=== Input ===

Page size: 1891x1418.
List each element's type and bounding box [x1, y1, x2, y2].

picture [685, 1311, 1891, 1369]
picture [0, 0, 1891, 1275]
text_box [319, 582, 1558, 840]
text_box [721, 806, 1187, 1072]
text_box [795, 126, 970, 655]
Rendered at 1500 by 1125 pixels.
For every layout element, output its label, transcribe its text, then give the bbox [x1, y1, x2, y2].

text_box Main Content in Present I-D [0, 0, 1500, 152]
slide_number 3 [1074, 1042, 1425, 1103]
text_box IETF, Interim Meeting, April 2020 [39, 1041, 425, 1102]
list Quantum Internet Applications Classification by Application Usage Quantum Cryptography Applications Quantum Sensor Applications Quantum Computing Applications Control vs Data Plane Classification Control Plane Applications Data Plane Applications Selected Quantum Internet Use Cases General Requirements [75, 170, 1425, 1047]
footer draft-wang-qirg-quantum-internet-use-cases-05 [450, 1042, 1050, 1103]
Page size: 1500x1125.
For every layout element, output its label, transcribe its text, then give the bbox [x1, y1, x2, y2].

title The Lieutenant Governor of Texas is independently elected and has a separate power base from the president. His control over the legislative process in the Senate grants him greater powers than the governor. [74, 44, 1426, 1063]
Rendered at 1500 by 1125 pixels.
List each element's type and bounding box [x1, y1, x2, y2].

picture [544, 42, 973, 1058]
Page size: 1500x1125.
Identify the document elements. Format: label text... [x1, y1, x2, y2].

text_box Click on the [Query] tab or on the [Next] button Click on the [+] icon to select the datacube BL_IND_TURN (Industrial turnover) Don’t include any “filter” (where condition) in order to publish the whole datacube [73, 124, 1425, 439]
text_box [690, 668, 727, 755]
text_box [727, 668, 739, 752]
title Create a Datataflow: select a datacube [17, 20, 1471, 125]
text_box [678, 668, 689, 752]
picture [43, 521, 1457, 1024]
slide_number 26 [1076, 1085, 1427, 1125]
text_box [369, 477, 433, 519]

===

### What to do
You are asked to copy all of the entries above exactly.

### Reply to the task
Page size: 1891x1418.
List each element's type and bounding box [x1, y1, x2, y2].

picture [685, 1311, 1891, 1369]
picture [0, 0, 1891, 1275]
text_box [319, 582, 1558, 840]
text_box [721, 806, 1187, 1072]
text_box [795, 126, 970, 655]
Rendered at 1500 by 1125 pixels.
For every layout element, output its label, transcribe its text, then give the bbox [x1, y1, x2, y2].

text_box Main Content in Present I-D [0, 0, 1500, 152]
slide_number 3 [1074, 1042, 1425, 1103]
text_box IETF, Interim Meeting, April 2020 [39, 1041, 425, 1102]
list Quantum Internet Applications Classification by Application Usage Quantum Cryptography Applications Quantum Sensor Applications Quantum Computing Applications Control vs Data Plane Classification Control Plane Applications Data Plane Applications Selected Quantum Internet Use Cases General Requirements [75, 170, 1425, 1047]
footer draft-wang-qirg-quantum-internet-use-cases-05 [450, 1042, 1050, 1103]
Page size: 1500x1125.
For every layout element, output its label, transcribe its text, then give the bbox [x1, y1, x2, y2].

title The Lieutenant Governor of Texas is independently elected and has a separate power base from the president. His control over the legislative process in the Senate grants him greater powers than the governor. [74, 44, 1426, 1063]
Rendered at 1500 by 1125 pixels.
List each element's type and bounding box [x1, y1, x2, y2].

picture [544, 42, 973, 1058]
Page size: 1500x1125.
Identify the document elements. Format: label text... [x1, y1, x2, y2].

text_box Click on the [Query] tab or on the [Next] button Click on the [+] icon to select the datacube BL_IND_TURN (Industrial turnover) Don’t include any “filter” (where condition) in order to publish the whole datacube [73, 124, 1425, 439]
text_box [690, 668, 727, 755]
text_box [727, 668, 739, 752]
title Create a Datataflow: select a datacube [17, 20, 1471, 125]
text_box [678, 668, 689, 752]
picture [43, 521, 1457, 1024]
slide_number 26 [1076, 1085, 1427, 1125]
text_box [369, 477, 433, 519]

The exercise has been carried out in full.